WORK ITEM
Your output must hold every entry exactly as written and none of the pictures.

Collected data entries
--- START ---
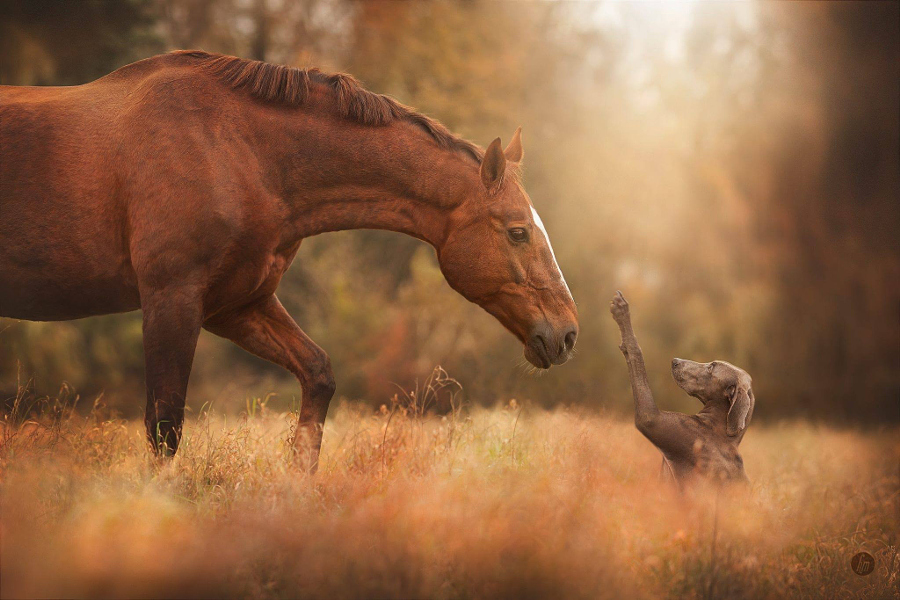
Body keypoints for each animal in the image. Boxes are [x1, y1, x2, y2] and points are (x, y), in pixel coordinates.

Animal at [0, 51, 576, 468]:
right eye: (518, 232)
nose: (567, 333)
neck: (238, 149)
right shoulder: (172, 300)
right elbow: (164, 427)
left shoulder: (235, 305)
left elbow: (318, 376)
--- END ---
YOUR SOLUTION
Body keypoints for each animal in the image. Boxes are [x1, y1, x2, y2] and points are (x, y), in pixel coordinates.

Animal at [0, 51, 576, 468]:
right eye: (518, 232)
nose: (567, 333)
neck: (238, 149)
right shoulder: (172, 300)
right elbow: (164, 427)
left shoulder: (235, 305)
left elbow: (318, 376)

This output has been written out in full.